BEGIN SUPPLIED ENTRIES

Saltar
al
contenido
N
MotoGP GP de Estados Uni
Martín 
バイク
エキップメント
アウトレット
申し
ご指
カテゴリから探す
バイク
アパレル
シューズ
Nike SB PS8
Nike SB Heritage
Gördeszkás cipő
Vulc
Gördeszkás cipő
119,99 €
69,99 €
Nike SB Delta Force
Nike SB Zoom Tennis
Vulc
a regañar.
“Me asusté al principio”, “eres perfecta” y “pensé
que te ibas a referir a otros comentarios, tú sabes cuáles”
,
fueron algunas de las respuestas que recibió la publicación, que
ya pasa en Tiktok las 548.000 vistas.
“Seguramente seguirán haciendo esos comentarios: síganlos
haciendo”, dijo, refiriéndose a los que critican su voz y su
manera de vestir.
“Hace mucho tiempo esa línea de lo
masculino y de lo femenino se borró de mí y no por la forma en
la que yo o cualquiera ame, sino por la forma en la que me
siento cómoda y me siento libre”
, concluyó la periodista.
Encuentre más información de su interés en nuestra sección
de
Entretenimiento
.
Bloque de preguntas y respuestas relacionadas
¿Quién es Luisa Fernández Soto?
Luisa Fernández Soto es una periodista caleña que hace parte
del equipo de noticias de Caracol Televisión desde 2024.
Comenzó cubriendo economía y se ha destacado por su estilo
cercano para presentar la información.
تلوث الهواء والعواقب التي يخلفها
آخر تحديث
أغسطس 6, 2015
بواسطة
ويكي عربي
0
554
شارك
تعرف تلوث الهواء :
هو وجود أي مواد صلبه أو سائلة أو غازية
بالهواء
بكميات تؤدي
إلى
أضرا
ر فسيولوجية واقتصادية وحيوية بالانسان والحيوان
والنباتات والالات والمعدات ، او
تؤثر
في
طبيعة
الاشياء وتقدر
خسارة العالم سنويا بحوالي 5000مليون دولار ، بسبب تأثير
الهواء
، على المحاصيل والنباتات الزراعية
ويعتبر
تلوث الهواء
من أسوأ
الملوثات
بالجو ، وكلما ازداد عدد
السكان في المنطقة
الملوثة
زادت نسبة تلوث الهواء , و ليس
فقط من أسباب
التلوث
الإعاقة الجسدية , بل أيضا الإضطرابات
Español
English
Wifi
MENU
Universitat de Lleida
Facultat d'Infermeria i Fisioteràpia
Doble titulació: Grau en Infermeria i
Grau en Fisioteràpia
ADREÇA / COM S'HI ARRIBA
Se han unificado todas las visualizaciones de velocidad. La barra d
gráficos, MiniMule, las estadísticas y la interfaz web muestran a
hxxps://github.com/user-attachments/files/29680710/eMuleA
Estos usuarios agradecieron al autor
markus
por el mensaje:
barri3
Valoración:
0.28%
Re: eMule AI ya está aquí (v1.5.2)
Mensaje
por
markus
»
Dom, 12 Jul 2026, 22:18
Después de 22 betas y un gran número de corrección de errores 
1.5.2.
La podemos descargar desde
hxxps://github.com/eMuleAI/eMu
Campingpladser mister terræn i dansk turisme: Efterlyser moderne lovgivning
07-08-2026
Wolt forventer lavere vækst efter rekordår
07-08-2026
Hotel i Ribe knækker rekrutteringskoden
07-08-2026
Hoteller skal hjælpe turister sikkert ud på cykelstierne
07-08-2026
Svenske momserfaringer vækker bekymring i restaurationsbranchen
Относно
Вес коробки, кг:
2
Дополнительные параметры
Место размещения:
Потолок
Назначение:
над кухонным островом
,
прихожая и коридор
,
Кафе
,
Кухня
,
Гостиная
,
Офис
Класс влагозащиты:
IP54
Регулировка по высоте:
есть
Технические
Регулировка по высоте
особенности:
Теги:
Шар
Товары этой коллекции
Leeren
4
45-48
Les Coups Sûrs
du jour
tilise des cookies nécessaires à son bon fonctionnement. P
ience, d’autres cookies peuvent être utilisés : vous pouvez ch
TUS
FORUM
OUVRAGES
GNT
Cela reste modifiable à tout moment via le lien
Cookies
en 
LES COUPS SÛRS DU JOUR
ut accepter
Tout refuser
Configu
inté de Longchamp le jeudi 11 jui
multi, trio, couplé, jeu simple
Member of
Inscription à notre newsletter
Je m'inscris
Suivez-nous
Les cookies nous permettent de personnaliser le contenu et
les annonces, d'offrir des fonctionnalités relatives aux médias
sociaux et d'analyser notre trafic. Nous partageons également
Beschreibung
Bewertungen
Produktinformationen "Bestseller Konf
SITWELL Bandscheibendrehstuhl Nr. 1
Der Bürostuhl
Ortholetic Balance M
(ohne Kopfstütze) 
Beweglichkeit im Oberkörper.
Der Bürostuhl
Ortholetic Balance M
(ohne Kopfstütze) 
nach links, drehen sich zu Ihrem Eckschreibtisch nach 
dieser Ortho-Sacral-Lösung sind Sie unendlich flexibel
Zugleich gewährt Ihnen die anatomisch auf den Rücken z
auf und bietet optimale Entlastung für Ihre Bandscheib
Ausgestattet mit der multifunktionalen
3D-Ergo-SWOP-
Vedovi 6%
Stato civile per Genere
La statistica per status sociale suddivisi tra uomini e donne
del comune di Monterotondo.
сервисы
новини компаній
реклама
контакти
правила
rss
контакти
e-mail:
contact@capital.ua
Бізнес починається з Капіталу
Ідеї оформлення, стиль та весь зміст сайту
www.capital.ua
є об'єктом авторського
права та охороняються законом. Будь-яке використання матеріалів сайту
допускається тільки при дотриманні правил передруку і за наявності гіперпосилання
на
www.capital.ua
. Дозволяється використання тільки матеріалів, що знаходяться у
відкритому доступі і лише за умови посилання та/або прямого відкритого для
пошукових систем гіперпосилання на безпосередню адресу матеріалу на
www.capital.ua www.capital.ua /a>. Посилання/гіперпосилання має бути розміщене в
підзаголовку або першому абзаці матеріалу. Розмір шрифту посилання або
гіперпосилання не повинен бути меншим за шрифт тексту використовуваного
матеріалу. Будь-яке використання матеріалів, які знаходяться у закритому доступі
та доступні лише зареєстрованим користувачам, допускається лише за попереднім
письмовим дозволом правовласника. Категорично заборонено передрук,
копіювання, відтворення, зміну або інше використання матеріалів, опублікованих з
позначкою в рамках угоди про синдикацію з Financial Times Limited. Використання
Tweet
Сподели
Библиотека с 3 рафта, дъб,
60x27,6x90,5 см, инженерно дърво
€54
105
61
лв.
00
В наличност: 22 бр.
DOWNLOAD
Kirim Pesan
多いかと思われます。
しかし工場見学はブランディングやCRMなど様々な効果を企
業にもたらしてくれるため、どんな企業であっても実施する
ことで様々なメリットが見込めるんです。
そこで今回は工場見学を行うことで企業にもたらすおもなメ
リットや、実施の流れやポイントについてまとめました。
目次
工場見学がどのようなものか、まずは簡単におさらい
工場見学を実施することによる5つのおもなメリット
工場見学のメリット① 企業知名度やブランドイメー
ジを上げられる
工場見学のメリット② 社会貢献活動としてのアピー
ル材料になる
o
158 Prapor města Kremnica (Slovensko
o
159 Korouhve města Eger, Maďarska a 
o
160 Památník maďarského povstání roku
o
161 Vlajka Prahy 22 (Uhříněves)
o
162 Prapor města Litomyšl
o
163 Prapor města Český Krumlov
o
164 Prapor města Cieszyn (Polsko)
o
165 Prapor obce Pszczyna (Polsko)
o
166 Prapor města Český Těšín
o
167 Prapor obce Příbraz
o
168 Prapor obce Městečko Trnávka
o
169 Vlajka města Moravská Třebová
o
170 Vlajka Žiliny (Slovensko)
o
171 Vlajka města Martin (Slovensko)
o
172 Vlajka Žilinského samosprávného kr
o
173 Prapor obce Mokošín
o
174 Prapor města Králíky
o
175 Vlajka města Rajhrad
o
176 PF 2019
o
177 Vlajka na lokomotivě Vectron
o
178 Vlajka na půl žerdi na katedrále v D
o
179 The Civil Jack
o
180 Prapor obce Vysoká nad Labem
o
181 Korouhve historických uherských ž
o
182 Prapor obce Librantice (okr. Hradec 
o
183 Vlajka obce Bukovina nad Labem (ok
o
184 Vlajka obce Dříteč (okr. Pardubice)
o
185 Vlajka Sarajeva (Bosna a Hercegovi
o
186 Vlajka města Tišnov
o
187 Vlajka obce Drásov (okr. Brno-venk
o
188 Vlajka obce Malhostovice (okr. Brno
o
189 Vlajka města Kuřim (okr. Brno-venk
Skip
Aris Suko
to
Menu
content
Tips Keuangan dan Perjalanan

END SUPPLIED ENTRIES

DIRECTIONS:
Starting at the line with "є об'єктом авторського" and ending at the line with "копіювання, відтворення, зміну", print each line of the listing above exactly, with no other lines.

ANSWER FOR THE TASK:
є об'єктом авторського
права та охороняються законом. Будь-яке використання матеріалів сайту
допускається тільки при дотриманні правил передруку і за наявності гіперпосилання
на
www.capital.ua
. Дозволяється використання тільки матеріалів, що знаходяться у
відкритому доступі і лише за умови посилання та/або прямого відкритого для
пошукових систем гіперпосилання на безпосередню адресу матеріалу на
www.capital.ua www.capital.ua /a>. Посилання/гіперпосилання має бути розміщене в
підзаголовку або першому абзаці матеріалу. Розмір шрифту посилання або
гіперпосилання не повинен бути меншим за шрифт тексту використовуваного
матеріалу. Будь-яке використання матеріалів, які знаходяться у закритому доступі
та доступні лише зареєстрованим користувачам, допускається лише за попереднім
письмовим дозволом правовласника. Категорично заборонено передрук,
копіювання, відтворення, зміну або інше використання матеріалів, опублікованих з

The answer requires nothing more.